Set task -> Please output everything from the line containing "scientific name: Erechtites hieraciifolius" down to the line containing "class: Agaricomycetes" in the entries below, both included, copying each line unchanged and adding nothing else.
## BEGIN Record excerpts
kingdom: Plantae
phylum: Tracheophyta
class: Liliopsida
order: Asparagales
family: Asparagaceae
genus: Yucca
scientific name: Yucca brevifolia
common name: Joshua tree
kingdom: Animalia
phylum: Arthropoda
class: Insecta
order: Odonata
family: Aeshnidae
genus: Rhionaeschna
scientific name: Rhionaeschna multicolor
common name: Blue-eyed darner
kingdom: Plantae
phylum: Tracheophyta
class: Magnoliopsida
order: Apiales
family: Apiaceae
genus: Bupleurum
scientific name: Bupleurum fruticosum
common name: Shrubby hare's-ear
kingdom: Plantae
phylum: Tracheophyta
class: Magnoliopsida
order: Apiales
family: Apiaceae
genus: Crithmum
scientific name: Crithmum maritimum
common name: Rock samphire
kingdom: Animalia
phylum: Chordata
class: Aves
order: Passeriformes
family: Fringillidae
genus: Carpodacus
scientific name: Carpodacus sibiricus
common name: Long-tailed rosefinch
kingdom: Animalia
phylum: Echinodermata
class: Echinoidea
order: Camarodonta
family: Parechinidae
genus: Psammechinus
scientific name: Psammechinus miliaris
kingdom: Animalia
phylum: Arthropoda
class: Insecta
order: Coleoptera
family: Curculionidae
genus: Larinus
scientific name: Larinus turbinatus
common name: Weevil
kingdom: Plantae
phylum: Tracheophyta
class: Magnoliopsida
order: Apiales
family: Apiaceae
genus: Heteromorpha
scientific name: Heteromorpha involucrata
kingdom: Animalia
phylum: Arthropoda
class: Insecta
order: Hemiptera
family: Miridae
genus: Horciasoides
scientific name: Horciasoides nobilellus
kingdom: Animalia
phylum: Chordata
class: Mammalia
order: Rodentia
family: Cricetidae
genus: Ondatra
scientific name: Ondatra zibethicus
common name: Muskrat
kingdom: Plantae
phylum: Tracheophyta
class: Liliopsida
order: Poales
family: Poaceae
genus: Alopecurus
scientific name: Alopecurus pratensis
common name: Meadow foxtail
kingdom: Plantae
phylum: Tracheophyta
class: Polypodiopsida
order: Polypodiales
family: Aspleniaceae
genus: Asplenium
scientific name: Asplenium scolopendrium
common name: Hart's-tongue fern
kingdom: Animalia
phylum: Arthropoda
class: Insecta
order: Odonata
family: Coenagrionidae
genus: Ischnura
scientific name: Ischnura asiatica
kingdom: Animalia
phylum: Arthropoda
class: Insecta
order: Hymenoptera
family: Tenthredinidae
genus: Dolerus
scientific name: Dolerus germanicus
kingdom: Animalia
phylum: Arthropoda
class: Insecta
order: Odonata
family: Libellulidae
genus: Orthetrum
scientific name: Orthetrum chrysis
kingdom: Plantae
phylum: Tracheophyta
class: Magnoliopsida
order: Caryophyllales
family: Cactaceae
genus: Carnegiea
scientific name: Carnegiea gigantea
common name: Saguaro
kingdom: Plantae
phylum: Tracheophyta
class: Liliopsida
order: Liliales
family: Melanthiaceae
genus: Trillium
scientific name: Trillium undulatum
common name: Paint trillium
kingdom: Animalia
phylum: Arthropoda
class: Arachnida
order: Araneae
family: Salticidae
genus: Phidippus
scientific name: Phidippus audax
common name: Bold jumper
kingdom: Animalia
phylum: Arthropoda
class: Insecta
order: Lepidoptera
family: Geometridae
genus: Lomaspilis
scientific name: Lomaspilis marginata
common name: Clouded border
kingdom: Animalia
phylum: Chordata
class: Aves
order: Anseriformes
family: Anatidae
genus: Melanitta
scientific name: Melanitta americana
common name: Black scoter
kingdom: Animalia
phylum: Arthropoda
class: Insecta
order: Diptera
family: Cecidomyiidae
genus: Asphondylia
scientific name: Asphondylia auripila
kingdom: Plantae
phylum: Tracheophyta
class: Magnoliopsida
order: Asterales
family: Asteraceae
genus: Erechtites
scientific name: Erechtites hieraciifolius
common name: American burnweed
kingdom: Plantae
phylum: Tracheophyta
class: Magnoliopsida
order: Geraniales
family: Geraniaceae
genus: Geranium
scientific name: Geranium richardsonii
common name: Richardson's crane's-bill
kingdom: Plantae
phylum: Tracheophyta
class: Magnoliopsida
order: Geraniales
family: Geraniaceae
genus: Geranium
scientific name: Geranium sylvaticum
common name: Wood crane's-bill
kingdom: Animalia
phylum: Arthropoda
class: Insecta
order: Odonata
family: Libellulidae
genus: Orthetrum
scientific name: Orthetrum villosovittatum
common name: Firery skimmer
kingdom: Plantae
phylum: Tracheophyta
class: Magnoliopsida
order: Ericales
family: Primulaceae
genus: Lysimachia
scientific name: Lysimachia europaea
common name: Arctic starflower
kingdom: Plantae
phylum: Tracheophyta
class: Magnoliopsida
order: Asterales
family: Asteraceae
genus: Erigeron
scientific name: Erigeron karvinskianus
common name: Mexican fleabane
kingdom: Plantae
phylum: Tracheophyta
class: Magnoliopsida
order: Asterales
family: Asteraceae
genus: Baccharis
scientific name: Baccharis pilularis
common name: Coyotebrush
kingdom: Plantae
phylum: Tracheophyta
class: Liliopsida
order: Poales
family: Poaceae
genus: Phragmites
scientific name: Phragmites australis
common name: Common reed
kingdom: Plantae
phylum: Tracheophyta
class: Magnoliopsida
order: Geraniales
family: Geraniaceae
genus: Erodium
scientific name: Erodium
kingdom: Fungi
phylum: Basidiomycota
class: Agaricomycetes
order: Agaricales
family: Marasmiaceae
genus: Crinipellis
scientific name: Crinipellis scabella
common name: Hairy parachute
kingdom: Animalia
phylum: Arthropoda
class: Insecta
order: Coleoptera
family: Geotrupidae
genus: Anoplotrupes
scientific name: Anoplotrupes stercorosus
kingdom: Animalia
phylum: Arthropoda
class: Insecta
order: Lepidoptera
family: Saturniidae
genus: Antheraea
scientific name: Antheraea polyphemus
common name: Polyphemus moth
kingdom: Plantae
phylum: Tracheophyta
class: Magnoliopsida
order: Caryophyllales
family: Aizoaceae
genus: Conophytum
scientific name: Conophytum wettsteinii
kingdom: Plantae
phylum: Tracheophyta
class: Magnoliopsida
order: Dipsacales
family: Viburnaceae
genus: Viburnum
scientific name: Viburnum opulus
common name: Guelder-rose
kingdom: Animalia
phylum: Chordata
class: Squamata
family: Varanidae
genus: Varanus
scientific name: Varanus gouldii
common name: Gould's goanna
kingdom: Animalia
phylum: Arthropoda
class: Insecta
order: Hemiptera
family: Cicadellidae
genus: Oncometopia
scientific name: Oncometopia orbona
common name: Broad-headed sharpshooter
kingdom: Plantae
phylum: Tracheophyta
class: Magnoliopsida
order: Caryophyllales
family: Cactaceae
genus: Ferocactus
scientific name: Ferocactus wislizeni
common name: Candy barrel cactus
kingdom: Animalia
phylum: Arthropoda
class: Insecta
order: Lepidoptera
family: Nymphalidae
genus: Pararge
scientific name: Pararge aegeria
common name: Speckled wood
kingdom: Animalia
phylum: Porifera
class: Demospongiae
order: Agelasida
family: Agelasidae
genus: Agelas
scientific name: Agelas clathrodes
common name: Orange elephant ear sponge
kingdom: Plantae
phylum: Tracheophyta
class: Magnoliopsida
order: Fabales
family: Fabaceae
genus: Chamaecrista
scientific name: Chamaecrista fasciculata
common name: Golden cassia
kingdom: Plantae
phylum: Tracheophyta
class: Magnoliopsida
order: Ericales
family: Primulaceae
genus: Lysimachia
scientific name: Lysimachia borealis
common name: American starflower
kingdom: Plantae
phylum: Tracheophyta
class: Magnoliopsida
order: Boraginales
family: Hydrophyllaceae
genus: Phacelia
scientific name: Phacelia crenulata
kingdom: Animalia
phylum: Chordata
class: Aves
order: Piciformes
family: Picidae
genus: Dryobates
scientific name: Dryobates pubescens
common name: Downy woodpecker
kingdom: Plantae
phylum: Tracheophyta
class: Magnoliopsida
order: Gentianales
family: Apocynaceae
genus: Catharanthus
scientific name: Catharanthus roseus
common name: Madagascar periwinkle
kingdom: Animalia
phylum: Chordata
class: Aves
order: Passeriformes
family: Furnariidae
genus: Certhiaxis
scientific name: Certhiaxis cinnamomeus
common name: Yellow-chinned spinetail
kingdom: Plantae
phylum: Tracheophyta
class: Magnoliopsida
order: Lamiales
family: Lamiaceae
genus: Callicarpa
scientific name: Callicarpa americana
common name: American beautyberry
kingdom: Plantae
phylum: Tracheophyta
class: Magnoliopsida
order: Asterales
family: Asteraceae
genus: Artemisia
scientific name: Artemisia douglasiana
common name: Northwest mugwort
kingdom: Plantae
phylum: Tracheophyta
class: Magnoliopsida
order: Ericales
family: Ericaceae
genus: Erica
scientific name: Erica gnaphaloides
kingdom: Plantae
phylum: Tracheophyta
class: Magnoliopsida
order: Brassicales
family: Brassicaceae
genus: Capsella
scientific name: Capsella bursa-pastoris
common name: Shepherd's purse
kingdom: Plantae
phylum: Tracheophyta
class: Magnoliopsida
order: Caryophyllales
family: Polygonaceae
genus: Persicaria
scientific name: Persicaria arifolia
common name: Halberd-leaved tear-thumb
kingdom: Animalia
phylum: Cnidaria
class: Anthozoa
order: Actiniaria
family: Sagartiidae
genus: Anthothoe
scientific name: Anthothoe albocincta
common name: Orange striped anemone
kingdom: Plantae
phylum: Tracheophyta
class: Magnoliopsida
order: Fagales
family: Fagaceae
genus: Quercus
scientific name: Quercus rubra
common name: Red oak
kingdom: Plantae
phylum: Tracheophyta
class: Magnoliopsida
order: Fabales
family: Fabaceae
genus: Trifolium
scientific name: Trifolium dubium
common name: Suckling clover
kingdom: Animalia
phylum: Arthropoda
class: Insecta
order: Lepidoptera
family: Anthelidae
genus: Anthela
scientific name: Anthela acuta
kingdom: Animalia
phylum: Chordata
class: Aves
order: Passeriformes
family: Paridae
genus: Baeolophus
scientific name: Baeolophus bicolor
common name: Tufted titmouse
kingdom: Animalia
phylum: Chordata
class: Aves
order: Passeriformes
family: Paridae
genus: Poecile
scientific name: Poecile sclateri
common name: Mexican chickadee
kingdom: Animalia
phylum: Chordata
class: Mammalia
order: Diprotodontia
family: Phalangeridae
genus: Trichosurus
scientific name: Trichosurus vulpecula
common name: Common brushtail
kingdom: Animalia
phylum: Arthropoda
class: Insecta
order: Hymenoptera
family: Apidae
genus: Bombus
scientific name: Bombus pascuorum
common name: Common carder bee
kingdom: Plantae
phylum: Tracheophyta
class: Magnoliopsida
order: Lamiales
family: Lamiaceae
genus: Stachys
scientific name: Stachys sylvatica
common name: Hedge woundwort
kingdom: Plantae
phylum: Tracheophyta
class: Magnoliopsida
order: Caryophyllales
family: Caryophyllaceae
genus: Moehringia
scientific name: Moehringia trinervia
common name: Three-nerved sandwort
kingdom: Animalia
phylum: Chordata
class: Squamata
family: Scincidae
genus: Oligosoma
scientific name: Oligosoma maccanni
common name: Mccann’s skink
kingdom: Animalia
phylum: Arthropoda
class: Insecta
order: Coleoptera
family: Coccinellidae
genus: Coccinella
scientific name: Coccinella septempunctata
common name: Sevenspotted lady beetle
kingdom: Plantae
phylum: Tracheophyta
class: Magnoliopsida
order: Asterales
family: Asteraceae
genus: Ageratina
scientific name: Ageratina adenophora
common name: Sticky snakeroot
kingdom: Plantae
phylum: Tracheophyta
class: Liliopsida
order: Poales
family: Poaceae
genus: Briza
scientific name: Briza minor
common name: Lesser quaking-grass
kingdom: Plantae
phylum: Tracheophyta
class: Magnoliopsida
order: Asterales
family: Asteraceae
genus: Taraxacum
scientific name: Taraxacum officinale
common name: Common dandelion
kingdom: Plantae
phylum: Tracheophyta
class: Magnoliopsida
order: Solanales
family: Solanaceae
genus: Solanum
## END Record excerpts
The result ->
scientific name: Erechtites hieraciifolius
common name: American burnweed
kingdom: Plantae
phylum: Tracheophyta
class: Magnoliopsida
order: Geraniales
family: Geraniaceae
genus: Geranium
scientific name: Geranium richardsonii
common name: Richardson's crane's-bill
kingdom: Plantae
phylum: Tracheophyta
class: Magnoliopsida
order: Geraniales
family: Geraniaceae
genus: Geranium
scientific name: Geranium sylvaticum
common name: Wood crane's-bill
kingdom: Animalia
phylum: Arthropoda
class: Insecta
order: Odonata
family: Libellulidae
genus: Orthetrum
scientific name: Orthetrum villosovittatum
common name: Firery skimmer
kingdom: Plantae
phylum: Tracheophyta
class: Magnoliopsida
order: Ericales
family: Primulaceae
genus: Lysimachia
scientific name: Lysimachia europaea
common name: Arctic starflower
kingdom: Plantae
phylum: Tracheophyta
class: Magnoliopsida
order: Asterales
family: Asteraceae
genus: Erigeron
scientific name: Erigeron karvinskianus
common name: Mexican fleabane
kingdom: Plantae
phylum: Tracheophyta
class: Magnoliopsida
order: Asterales
family: Asteraceae
genus: Baccharis
scientific name: Baccharis pilularis
common name: Coyotebrush
kingdom: Plantae
phylum: Tracheophyta
class: Liliopsida
order: Poales
family: Poaceae
genus: Phragmites
scientific name: Phragmites australis
common name: Common reed
kingdom: Plantae
phylum: Tracheophyta
class: Magnoliopsida
order: Geraniales
family: Geraniaceae
genus: Erodium
scientific name: Erodium
kingdom: Fungi
phylum: Basidiomycota
class: Agaricomycetes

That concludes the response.